- [Atividades propostas]
A - Indique se cada afirmação abaixo está de acordo com o trecho sobre Jaime e a avó, respondendo sim ou não e citando literalmente as palavras do trecho que decidem a resposta. (i) A avó de Jaime tem setenta e seis anos. (ii) Segundo o trecho, a avó usa o computador para procurar receitas culinárias. (iii) O trecho afirma que "se encaixar" significa mudar situações sociais.
B - No trecho sobre Jaime e a avó, qual autor é citado a propósito da noção de feminilidade enfatizada?
C - Prossiga com a redação do trecho sobre Jaime e a avó a partir de sua última frase.

No único trecho em que menciona mudanças nas relações de gênero social, por meio da reenunciação de perguntas feitas a sua avó, ele se mostra surpreso diante das mudanças, conforme aponta a ênfase em “a minha avó no facebook”, contraposta à constatação Aí eu penso, tá? Há um tempo atrás aí... Em outras palavras, Jaime constata que houve mudanças, mas sente-se surpreso diante delas, discursivizadas, inclusive, como algo repentino (<mas>, eu fico assim meio de cara, sabe? Como é que pode, as coisas mudarem tão de repente assim? – linhas 378-379; [...] falei ‘meu Deus do céu’... – linhas 369-370), o que demonstra seu distanciamento desse “outro cenário social”.

Ademais, no tratamento das mudanças, centradas no desenvolvimento tecnológico, o modo como Jaime discursiviza a avó, uma mulher de setenta e seis anos, coloca-a numa posição de mulher moderna, pois ela usa de modo proficiente ferramentas deste tempo. Isso é percebido pelas escolhas lexicais que nomeiam suas ações (ela se encaixou nessa modernidade, agora com essa tecnologia e tá indo, sabe? – linha 361-363, se aperfeiçoou – linha 382). No entanto, ao mesmo tempo, a mulher é colocada em volta de uma feminilidade enfatizada (CONNELL, 2003CONNELL, R. W. Masculinidades. México: Universidad Nacional Autónoma de México, 2003.), aos moldes hegemônicos, já que o que a avó faz no computador é procurar receitas culinárias ([...] esses dias eu vi ela procurando uma receita no Google [...] – linhas 368-369). Além disso, ao enunciar que sua avó “se encaixou nessa modernidade”, Jaime aponta para o caráter de pressão da modernidade sobre as ações individuais da mulher e sua provável rendição, afinal “se encaixar” não é mudar situações sociais, mas se adequar a elas. Há aqui, portanto, um movimento de apassivização da mulher, escamoteado na ideia de “ser uma mulher moderna (porque usa a tecnologia de informação) aos setenta e seis anos”.

- [Dados disponíveis]
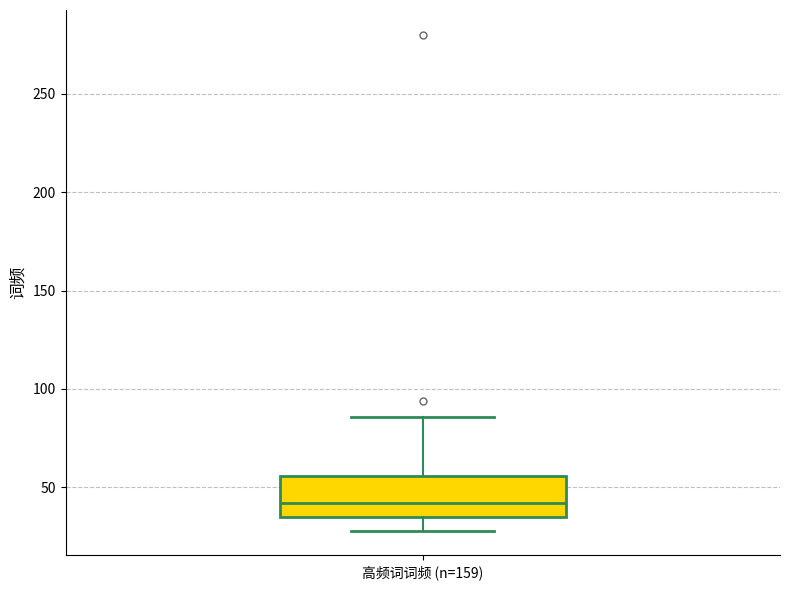

Transcribe this box plot: give where the median line is, the range the box spans, and where the two whiskers end, as read against the y-axis. The values are not printed on the chart, so give them approximately, as read against the axis.

median 40, box 35 to 55, whiskers 30 to 85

- [Respostas por item]
A -
(i) Sim: "uma mulher de setenta e seis anos".
(ii) Sim: "o que a avó faz no computador é procurar receitas culinárias".
(iii) Não: "“se encaixar” não é mudar situações sociais, mas se adequar a elas".

B - R. W. Connell (2003).

C -
Esse modo de discursivizá-la é intensificado quando Jaime a compara com seu avô e é seguido por Beto, que enfatiza o lugar de ambos na sociedade e o entendimento de mudança que está co-construindo com Jaime nesse contexto, ou seja, a mudança é nomeada como “moda” (A mulher já anda na moda, tá? Já o homem é mais carrancudo – Beto_S01L385-6), algo que está submisso a uma espécie de sazonalidade, marcando seu caráter superficial e, portanto, não diz respeito a mudanças estruturais profundas, dignas de crédito. Metaforicamente, há nessas escolhas também a marcação da oposição entre mudança (a mulher/andar/moda) e “tradição” (homem/ser/carrancudo).

Assim, em termos de horizonte temático, há dois modos diversos de dar acabamento à realidade discursivizada, ou seja, a que diz respeito às mudanças nas relações de gênero social. De um lado, Jaime e Beto desvinculam a ideia de mudança nas relações de gênero social e, de outro lado, Roberto e Silvia as legitimam como possibilidade real num mundo em mudança.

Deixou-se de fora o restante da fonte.